Hingga tanpa orang lain sadari, bekas luka cengkraman kuku hantu supir di tangan Raizel, sedikit mengeluarkan darah.

Raizel tentu merasakan cairan merah mengalir keluar dari dalam kulit tangannya.

Ia mengusap dan menutupinya dengan memasukan tangannya kedalam saku jaket.

Teryata, Diva sedari tadi memperhatikan Raizel. Tentu tahu, jika Raizel mencoba menyembunyikan lukanya.

Diva tau pasti, meskipun pria yang dicintainya berusaha menutupi luka itu, ia tidak bisa memungkuri rasa sakitnya.

"Bu, maaf saya menganggu. Saya mau tanya, Ibu ada betadine, kapas, sama plester nggak? Kalo ada saya mau beli" ujar Diva yang tiba- tiba menyela perbincangan Saleh dan Sri.

"Astaghfirullah, saya sampe lupa. Iya Mba Sri punya nggak?" tanya Saleh yang baru saja teringat, jika Raizel sedang terluka.

"Ada Neng.
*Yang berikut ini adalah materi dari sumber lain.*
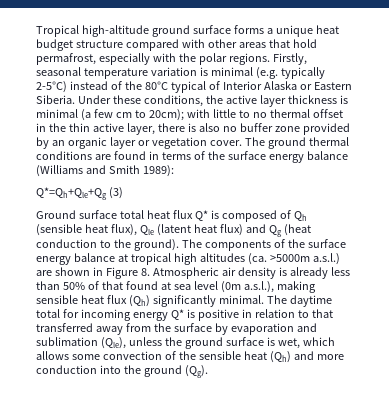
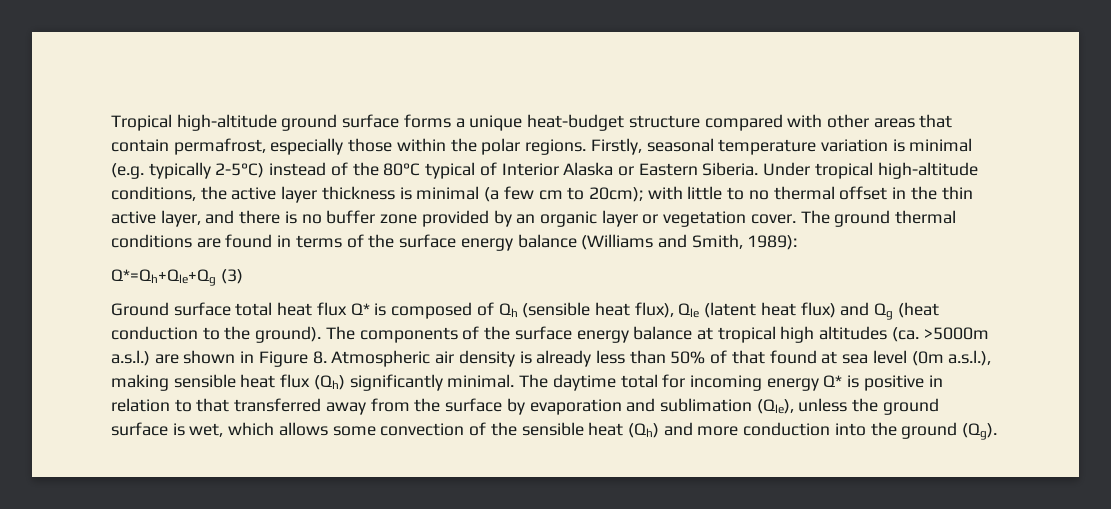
[315,25,339,34] [36,39,73,51] heat budget -> [527,114,625,131] heat-budget
[292,39,317,48] hold -> [111,139,169,152] contain
[152,53,176,62] with -> [348,138,446,152] those within
[112,95,141,104] these -> [814,162,978,179] tropical high-altitude
(155, 129) none -> [205,210,235,224] and
[198,123,220,132] also -> (297, 217) none
[108,165,140,174] Smith -> [691,234,743,249] Smith,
Bentar ya Ibu ambilkan" pungkasnya masuk kedalam warung.

Tidak butuh waktu lama ia keluar kembali, membawa barang yang diminta Saleh dan Diva

"Ini, Neng" Sri memberikan satu bungkus kapas, satu betadine, dan satu plester roll.

"Makasih, Bu. Ini semua berapa?" Diva menerimanya dan sekalian bertanya totalnya.
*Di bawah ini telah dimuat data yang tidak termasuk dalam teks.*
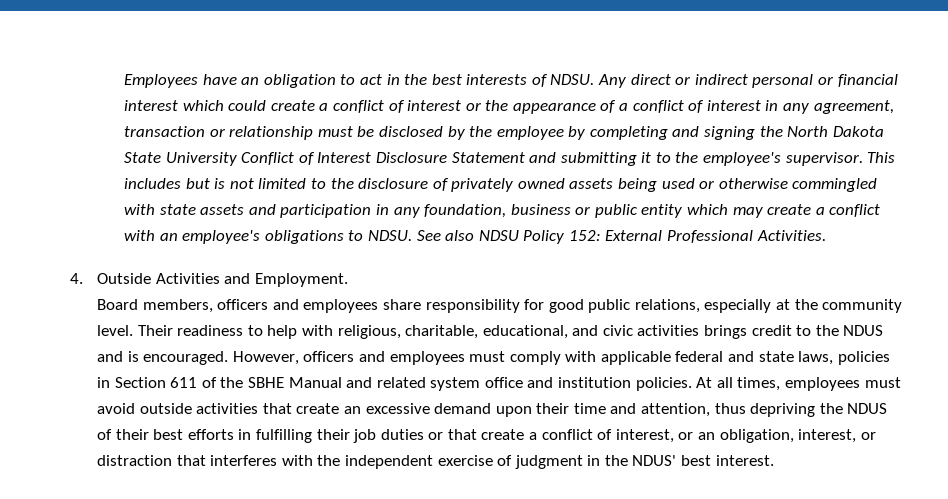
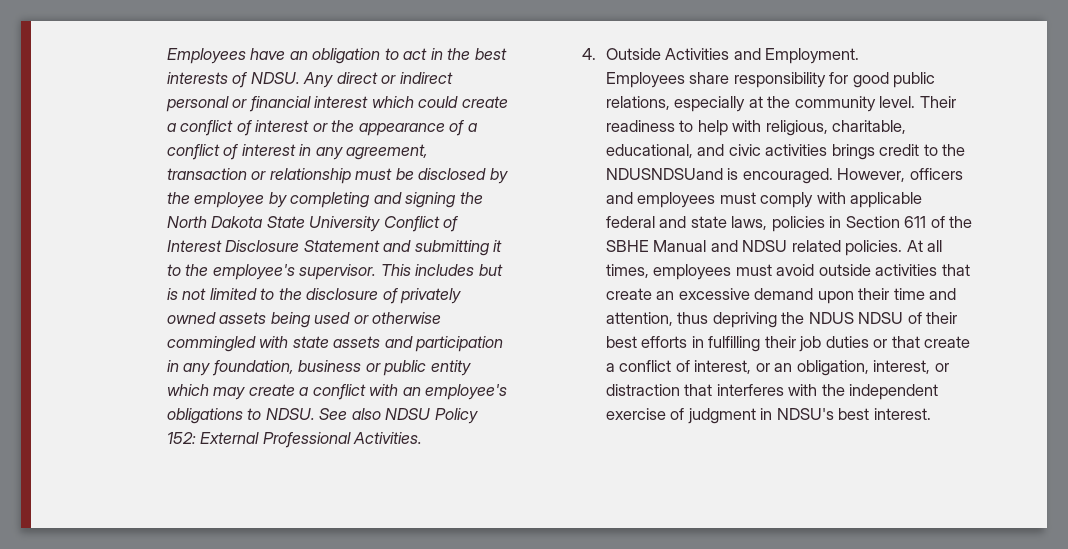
[96,299,379,313] Board members, officers and employees -> [605,72,685,88] Employees
[843,325,884,336] [96,351,123,362] NDUS and -> [605,168,723,180] NDUSNDSUand
[376,377,632,391] related system office and institution -> [742,240,841,252] NDSU related
(888, 408) none -> [858,312,904,324] NDSU
[604,455,677,466] the NDUS' -> [776,408,834,420] NDSU's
"13.500 ribu, Neng" jawab Sri dengan lembut.

Diva merogoh tas mininya untuk mengambil dompet, namun tiba-tiba.

"Ini Mba Sri" kata Saleh memberikan uang pas kepada Sri. Membuat Diva terhenti untuk mengambil dompetnya, dan justru menjadi menatap Saleh.
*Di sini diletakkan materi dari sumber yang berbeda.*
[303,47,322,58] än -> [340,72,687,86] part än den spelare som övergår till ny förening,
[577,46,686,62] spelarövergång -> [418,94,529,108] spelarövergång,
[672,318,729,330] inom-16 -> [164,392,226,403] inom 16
"Pak, biar saya aja yang bayar" ucap Diva.

"Enggak usah, Neng nggak pa-pa, bapak ada uang pas kok" jawabnya.

"Nanti saya ganti ya, Pak."

"Jangan, Neng. nggak usah."

"Ya udah, makasih banyak ya, Pak."

"Iya, Neng."

Egy dan teman-temannya terdiam memperhatikan Saleh dan Diva.

Sedangkan Raizel diam termenung, tidak memperhatikan keduanya.

Dia tengah memasang pendengarannya dengan baik.

"Jalangkung jalangkung ... di sini ada pesta, pestanya kecil-kecilan ....

Berangkat tak dijemput, pulang tak diantar."

Begitulah sekiranya suara yang membuat Raizel terdiam.

Anak-anak kecil seumuran anak SMP dan SD tengah bermain jalangkung-jalangkungan dengan niat sebuah permainan dan iseng.

Lalu Raizel menoleh kearah mereka.

Terlihat ada beberapa anak laki-laki dan perempuan tengah duduk bersila di sisi lapangan, yang jaraknya hanya beberapa meter, terhitung dekat dengan warung.

'Untuk apa anak-anak udah malam kaya gini, malah main permainan kaya gitu dan ngucap mantra terlarang seenaknya?

Apa mereka nggak tau penyebab seudah mereka baca itu?' batin Raizel.

"Ya udah, Mba Sri, kami pamit pulang dulu. Itu udah jam sembilan malam" pamit Saleh menengok jam yang ada di samping kulkas, di dalam warung Sri yang terlihat dari luar.

"Iya, Pak" Jawab Sri dengan ramah.

Namun tiba-tiba Raizel bertanya.

"Pak ... Bu ... maaf. Itu anak-anak mainan jalangkung kaya gitu. Apa mereka nggak tau, itu nggak boleh buat mainan sembarangan?" tanya Raizel sembari menoleh ke arah anak-anak yang terus saja mengucapkan mantra itu.